● Tarea a realizar:
Edita la reseña de la novela: vuelve a escribir todo lo que va desde "Y cuando digo" hasta "mayor y colectivo.", cambiando "guerras" por "contiendas".

● Fragmento del documento:

◇ ◇ ◇ ◇

La guerra perdida del
indio Lorenzo está ambientada a comienzos del siglo XX en Panamá, cuando
Panamá era un departamento de Colombia. Su narrador y protagonista es Vicente
Orduz, veterano de las guerras de independencia de Cuba y de la llamada Guerra
de los Mil Días en Colombia. La novela es una carta extensa que Orduz escribe a
su sobrino, y que se queda sin enviar justamente por su extensión. Decepcionado
por la falta de carácter de sus generales durante la batalla de Palonegro,
perseguido por vencedores y vencidos, sin poder acercarse a la hacienda
familiar en Santander, Orduz termina en Panamá intentando armar los pedazos en
que ha quedado convertida su vida. Pronto le puede el llamado de la batalla al
lado del ejército liberal que se organiza en el istmo para combatir al régimen
conservador cómodamente instalado en Bogotá, un centro que aparece a los panameños lejano e
indolente.
Allí combate al lado de Valeriano Lorenzo, un indio
proclamado general “en virtud de la voluntad del pueblo” (p. 72). Orduz tiene
una idea fija: instalar en el ejército insurgente un batallón de caballería
ligera que entre al combate esporádica y rápidamente, con ataques quirúrgicos a
las líneas enemigas. El objetivo de Lorenzo es encontrar un lugar para su gente
en los acuerdos de paz que se firmen con el gobierno conservador. Por el papel de Orduz como estafeta cercano a la cúpula, tenemos oportunidad de asistir a
su lado a la manera en que se planea la toma de Colón y el sitio a la ciudad de
Panamá. Pasan frente a nuestros ojos y nos llevamos a los sueños unos combates
vívidos, pequeñas victorias y derrotas espantosas. Baena es un guionista nato,
y sabe que el poder de la literatura está en mostrar y no decir. En esta
novela, como en todas las otras del autor, hay imágenes poderosas de acción, de
la estrategia militar, de las batallas que libran sus personajes. Justamente las batallas que fueron
armando poco a poco lo que es la Colombia de hoy.
Y cuando digo lo anterior no sólo me refiero al territorio:
también el alma nacional fue construyéndose en esas guerras sucesivas, en esos
años cuando todo estaba bullendo en esta esquina de América del sur. En el
siglo XIX y primeros años del XX fue configurándose una suerte de espíritu
nacional, y lo que se ve da un poco de vergüenza: un alma blandengue,
acomodada, incapaz de grandes sacrificios por un bien mayor y colectivo.

◇ ◇ ◇ ◇

● Entradas de datos guardadas:
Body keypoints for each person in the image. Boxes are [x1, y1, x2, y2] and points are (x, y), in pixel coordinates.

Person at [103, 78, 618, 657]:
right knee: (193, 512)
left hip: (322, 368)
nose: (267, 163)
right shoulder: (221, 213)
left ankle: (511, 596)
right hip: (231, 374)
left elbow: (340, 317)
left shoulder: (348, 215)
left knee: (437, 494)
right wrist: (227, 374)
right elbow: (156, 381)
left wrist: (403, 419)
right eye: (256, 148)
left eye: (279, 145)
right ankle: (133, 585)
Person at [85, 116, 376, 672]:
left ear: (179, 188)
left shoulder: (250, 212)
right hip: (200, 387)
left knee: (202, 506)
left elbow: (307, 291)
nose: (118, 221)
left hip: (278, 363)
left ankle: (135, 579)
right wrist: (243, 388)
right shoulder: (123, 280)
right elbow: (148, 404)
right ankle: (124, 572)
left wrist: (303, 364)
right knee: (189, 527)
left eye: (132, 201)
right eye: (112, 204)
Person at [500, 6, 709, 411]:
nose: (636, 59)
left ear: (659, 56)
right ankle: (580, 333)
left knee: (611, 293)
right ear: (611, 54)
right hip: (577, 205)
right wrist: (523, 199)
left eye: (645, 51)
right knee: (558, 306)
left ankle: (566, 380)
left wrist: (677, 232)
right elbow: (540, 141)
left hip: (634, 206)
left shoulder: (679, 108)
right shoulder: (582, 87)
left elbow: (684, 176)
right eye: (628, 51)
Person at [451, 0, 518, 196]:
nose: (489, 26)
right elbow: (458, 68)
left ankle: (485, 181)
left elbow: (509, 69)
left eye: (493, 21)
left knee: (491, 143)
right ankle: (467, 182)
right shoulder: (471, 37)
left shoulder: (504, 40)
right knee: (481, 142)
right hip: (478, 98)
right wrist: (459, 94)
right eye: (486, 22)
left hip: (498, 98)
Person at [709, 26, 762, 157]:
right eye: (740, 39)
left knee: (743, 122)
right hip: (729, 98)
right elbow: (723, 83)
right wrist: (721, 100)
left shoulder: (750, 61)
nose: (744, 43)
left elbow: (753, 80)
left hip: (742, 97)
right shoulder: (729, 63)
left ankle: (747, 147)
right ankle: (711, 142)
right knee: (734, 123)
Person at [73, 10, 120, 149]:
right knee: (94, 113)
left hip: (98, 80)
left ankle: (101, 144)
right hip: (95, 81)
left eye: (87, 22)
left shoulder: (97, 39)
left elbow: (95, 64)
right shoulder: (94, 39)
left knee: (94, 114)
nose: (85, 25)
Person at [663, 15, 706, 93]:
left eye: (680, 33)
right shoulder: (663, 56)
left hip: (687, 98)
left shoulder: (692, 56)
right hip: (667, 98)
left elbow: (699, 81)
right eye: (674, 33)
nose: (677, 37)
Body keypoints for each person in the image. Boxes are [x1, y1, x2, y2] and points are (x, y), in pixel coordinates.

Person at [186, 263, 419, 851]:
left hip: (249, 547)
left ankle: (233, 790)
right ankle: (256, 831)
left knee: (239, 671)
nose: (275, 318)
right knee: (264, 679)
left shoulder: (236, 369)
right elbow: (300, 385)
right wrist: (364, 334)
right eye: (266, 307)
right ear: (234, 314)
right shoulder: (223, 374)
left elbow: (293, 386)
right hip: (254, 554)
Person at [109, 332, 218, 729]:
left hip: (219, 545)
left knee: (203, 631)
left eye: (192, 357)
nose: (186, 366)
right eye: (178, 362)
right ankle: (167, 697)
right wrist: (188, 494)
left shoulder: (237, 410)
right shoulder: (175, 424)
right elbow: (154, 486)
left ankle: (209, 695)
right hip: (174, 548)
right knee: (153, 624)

◇ ◇ ◇ ◇

● Solución:
Y cuando digo lo anterior no sólo me refiero al territorio:
también el alma nacional fue construyéndose en esas contiendas sucesivas, en esos
años cuando todo estaba bullendo en esta esquina de América del sur. En el
siglo XIX y primeros años del XX fue configurándose una suerte de espíritu
nacional, y lo que se ve da un poco de vergüenza: un alma blandengue,
acomodada, incapaz de grandes sacrificios por un bien mayor y colectivo.